▶ [Exercise requirements] Look through the entries below, please, and copy every line with the word "linejoin".
■ ■ ■ ■ ■
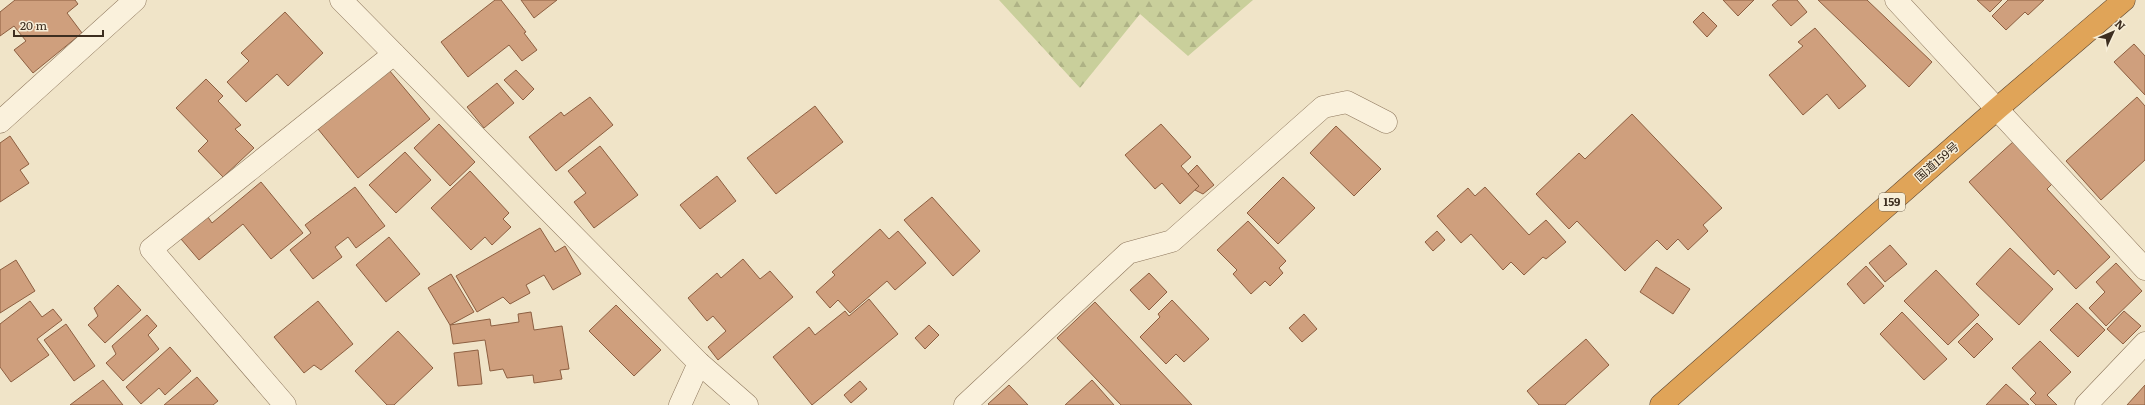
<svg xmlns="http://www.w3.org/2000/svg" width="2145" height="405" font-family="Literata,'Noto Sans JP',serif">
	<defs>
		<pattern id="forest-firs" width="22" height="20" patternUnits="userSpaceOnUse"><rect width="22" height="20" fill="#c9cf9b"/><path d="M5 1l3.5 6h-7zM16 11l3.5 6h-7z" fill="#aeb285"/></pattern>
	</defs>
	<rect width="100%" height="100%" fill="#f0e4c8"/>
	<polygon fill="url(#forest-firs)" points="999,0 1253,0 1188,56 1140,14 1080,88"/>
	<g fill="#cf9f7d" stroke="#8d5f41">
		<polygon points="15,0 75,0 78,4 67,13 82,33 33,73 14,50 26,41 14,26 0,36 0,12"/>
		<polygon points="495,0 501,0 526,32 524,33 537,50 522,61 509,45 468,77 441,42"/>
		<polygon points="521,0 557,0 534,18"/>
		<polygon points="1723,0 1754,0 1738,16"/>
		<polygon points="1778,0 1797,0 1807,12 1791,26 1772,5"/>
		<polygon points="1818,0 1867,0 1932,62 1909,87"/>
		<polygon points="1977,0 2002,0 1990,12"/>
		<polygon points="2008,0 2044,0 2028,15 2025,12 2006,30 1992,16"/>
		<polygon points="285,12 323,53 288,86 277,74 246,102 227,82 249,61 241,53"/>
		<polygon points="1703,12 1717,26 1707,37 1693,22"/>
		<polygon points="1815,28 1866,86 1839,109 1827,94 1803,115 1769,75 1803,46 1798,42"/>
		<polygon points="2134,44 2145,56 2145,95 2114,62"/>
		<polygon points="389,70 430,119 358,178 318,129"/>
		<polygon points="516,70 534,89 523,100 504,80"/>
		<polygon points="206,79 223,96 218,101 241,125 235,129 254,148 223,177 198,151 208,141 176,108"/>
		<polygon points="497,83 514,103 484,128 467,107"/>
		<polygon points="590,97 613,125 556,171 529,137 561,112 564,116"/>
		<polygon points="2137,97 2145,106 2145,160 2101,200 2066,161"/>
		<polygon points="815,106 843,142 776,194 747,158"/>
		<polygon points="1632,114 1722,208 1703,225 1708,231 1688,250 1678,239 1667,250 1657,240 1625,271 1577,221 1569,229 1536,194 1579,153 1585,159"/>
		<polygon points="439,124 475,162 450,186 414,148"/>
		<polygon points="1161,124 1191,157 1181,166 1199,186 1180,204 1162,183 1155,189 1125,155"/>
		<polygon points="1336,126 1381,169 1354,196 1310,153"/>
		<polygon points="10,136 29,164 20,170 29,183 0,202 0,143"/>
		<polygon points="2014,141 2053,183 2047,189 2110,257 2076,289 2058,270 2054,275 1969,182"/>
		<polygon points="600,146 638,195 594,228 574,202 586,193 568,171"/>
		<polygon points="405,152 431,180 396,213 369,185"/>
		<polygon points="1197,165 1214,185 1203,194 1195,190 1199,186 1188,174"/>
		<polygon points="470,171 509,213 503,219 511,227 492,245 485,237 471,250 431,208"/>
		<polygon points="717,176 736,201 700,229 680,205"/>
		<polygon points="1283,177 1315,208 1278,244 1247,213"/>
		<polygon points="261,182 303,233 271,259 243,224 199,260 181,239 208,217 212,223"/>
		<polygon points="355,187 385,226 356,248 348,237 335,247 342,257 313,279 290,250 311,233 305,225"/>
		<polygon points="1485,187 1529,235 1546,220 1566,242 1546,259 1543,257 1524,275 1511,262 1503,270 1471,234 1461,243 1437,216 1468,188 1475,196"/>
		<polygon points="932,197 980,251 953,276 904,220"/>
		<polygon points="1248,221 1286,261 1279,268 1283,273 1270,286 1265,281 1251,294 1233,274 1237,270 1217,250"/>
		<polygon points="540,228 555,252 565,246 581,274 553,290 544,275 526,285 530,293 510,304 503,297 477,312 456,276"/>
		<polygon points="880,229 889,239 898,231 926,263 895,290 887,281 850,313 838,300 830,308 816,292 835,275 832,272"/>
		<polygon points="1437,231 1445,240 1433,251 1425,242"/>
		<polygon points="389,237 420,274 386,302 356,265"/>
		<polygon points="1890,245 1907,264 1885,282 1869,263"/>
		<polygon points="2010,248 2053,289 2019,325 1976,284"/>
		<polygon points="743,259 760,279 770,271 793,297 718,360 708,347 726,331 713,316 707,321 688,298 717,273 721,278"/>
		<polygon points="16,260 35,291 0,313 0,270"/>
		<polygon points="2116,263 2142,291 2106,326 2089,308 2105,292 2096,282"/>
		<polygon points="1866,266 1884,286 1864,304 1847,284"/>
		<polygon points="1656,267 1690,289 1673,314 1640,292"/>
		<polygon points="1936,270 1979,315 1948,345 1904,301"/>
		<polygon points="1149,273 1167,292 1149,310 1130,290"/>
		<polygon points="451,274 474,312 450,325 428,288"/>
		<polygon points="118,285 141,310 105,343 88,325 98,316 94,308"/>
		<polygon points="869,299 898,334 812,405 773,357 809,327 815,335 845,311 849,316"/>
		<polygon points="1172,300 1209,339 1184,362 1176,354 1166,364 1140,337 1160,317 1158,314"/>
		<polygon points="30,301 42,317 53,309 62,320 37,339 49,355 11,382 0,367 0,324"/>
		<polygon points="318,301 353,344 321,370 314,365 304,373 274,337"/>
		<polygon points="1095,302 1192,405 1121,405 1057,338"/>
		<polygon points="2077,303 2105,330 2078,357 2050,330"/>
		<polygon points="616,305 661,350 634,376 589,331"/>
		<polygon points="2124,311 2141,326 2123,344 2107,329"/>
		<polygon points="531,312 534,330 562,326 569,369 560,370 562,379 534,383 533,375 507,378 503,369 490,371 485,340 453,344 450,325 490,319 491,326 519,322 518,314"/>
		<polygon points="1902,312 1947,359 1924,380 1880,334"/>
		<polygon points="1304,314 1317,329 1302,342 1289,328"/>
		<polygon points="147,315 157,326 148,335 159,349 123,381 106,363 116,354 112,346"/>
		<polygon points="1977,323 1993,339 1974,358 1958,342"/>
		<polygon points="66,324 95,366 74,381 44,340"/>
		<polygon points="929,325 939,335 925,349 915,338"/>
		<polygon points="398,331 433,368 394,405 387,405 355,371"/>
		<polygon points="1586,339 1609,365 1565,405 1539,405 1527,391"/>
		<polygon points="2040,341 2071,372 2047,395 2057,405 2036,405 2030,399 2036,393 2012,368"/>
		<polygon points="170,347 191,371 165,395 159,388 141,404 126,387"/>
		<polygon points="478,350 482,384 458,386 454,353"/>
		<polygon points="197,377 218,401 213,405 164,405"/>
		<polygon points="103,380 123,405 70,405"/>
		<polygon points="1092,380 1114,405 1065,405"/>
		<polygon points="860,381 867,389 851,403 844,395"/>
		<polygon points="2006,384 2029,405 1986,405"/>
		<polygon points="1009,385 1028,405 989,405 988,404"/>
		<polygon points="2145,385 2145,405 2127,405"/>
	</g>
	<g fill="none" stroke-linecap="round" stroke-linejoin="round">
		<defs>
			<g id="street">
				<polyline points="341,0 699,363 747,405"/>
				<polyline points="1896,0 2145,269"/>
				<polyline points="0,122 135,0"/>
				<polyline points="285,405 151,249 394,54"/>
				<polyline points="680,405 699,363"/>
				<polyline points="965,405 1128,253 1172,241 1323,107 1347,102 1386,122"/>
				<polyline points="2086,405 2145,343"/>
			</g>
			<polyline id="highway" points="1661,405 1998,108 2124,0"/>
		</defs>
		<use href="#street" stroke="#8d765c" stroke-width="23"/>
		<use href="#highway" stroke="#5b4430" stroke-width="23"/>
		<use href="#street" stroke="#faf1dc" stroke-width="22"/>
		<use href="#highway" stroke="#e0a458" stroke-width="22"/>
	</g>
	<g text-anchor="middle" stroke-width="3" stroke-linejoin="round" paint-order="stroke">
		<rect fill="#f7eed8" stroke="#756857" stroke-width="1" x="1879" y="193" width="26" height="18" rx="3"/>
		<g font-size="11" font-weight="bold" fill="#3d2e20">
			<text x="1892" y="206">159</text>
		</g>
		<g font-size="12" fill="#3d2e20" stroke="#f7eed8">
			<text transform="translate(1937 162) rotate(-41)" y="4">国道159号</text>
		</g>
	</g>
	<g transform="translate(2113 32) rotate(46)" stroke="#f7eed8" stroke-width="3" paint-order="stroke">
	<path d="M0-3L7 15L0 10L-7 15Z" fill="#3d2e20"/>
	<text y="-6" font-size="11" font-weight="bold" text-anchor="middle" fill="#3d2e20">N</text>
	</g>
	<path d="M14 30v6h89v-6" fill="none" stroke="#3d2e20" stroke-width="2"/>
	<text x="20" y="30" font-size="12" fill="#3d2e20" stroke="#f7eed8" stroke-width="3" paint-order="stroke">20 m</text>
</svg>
■ ■ ■ ■ ■
▶ [Finished task]
	<g fill="none" stroke-linecap="round" stroke-linejoin="round">
	<g text-anchor="middle" stroke-width="3" stroke-linejoin="round" paint-order="stroke">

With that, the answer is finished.